А что Позье? Тридцать лет жизни, проведенные в России, научили мастера многому, и он – раньше самого императора! – догадался, кто станет управлять Российской империей… Ювелир сказал:

– Государь, я согласен осыпать бриллиантами всех голштинцев, но предупреждаю: бриллианты мои будут фальшивыми!

– Ах, Позье, как хорошо вы меня поняли! Я и сам хотел просить вас об этом, чтобы мне излишне не расходоваться…

Принц Георг Голштинский был возведен в фельдмаршалы с жалованьем в 48 000 рублей, а его братец Петр Голштинский, тоже получив чин фельдмаршала, стал петербургским губернатором. Император говорил свите, что на время похода в Данию его дядья останутся в столице, чтобы его именем управлять «глупой» Россией:

– Адам Олеарий был прав, напророчив, что Голштинию ожидают великие времена, а Россия станет лишь придатком моей Голштинии!

Принц Георг стал и шефом Конной лейб-гвардии.
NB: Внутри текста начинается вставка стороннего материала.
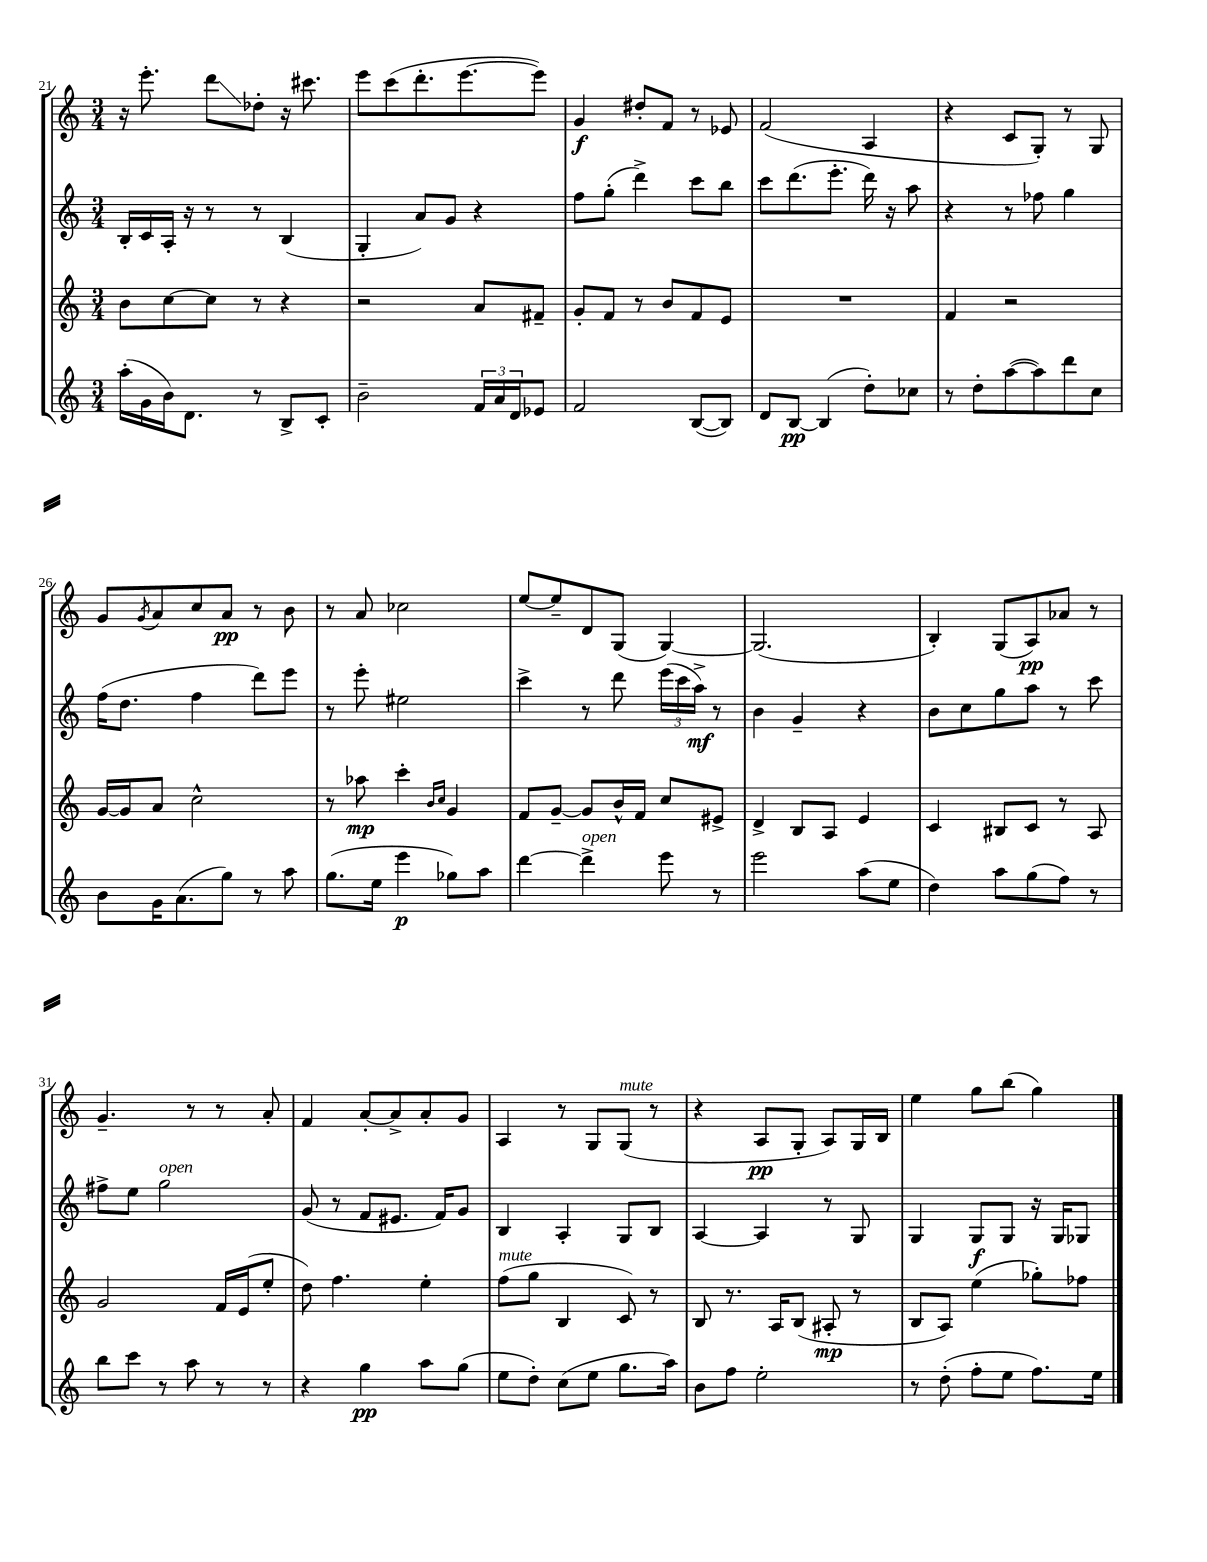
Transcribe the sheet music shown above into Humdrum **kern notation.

**kern	**kern	**kern	**kern
*staff4	*staff3	*staff2	*staff1
*clefG2	*clefG2	*clefG2	*clefG2
*k[]	*k[]	*k[]	*k[]
*M3/4	*M3/4	*M3/4	*M3/4
(16aa'	8b	16B'	16r
16g	.	16c	8.eee'
16b)	[8cc	16A'	.
8.d	.	16r	.
.	8cc]	8r	8ddd
8r	8r	8r	8dd-'
8B^	4r	(4B	16r
.	.	.	8.ccc#
8c'	.	.	.
=	=	=	=
2b~	2r	4G'	8eee
.	.	.	(8ccc
.	.	8a)	8.ddd'
.	.	8g	.
.	.	.	[8.eee
24f	8a	4r	.
24a	.	.	.
24d	.	.	.
8e-	8f#~	.	8eee])
=	=	=	=
2f	8g'	8ff	4g
.	8f	(8gg'	.
.	8r	4ddd^)	8dd#'
.	8b	.	8f
([8B	8f	8ccc	8r
8B])	8e	8bb	8e-
=	=	=	=
8d	2.r	8ccc	(2f
[8B	.	(8.ddd	.
(4B]	.	.	.
.	.	8.eee'	.
8dd')	.	16ddd)	4A
.	.	16r	.
8cc-	.	8aa	.
=	=	=	=
8r	4f	4r	4r
8dd'	.	.	.
([8aa	2r	8r	8c
8aa])	.	8ff-	8G')
8ddd	.	4gg	8r
8cc	.	.	8G
=	=	=	=
8b	[16g	(16ff	8g
.	16g]	8.dd	.
.	.	.	8qg
16g	8a	.	8a
(8.a	.	.	.
.	2cc^^	4ff	8cc
8gg)	.	.	8a
8r	.	8ddd)	8r
8aa	.	8eee	8b
=	=	=	=
(8.gg	8r	8r	8r
.	8aa-	8eee'	8a
16ee	.	.	.
4eee	4ccc'	2ee#	2cc-
.	16qqb	.	.
.	16qqcc	.	.
8gg-)	4g	.	.
8aa	.	.	.
=	=	=	=
[4ddd	8f	4ccc^	[8ee
.	[8g~	.	8ee~]
4ddd^]	8g]	8r	8d
.	16b^^	8ddd	(8G
.	16f	.	.
8eee	8cc	(24eee	[4G)
.	.	24ccc	.
.	.	24aa^)	.
8r	8e#^	8r	.
=	=	=	=
2eee	4d^	4b	(2.G]
.	8B	4g~	.
.	8A	.	.
(8aa	4e	4r	.
8ee	.	.	.
=	=	=	=
4dd)	4c	8b	4B')
.	.	8cc	.
8aa	8B#	8gg	(8G
(8gg	8c	8aa	8A)
8ff)	8r	8r	8a-
8r	8A	8ccc	8r
=	=	=	=
8bb	2g	8ff#^	4.g~
8ccc	.	8ee	.
8r	.	2gg	.
8aa	.	.	8r
8r	16f	.	8r
.	(16e	.	.
8r	8ee'	.	8a'
=	=	=	=
4r	8dd)	(8g	4f
.	4.ff	8r	.
4gg	.	8f	[8a'
.	.	8.e#	8a^]
8aa	4ee'	.	8a'
.	.	16f)	.
(8gg	.	8g	8g
=	=	=	=
8ee	(8ff	4B	4A
8dd')	8gg	.	.
(8cc	4B	4A'	8r
8ee	.	.	8G
8.gg	8c)	8G	(8G
.	8r	8B	8r
16aa)	.	.	.
=	=	=	=
8b	8B	[4A	4r
8ff	8.r	.	.
2ee'	.	4A]	8A
.	16A	.	.
.	(8B	.	8G'
.	8A#'	8r	8A)
.	8r	8G	16G
.	.	.	16B
=	=	=	=
8r	8B	4G	4ee
(8dd'	8A)	.	.
8ff'	(4ee	8G	8gg
8ee	.	8G	(8bb
8.ff)	8gg-')	16r	4gg)
.	.	16G	.
.	8ff-	8G-	.
16ee	.	.	.
==	==	==	==
*-	*-	*-	*-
Секретарь полка Федор Елгозин потребовал Потемкина в «Штабные палаты»:

– Эй, богомол! Какую руку наверху имеешь?

– Да никакой – волка ноги кормят.

– Может, ближние при дворе шевелятся?

– И родни нет в столице. Одинок как перст.

– Вишь ты как! – подивился Елгозин. – А велено тебе бывать в адъютантах при дяде императора – принце Голштинском…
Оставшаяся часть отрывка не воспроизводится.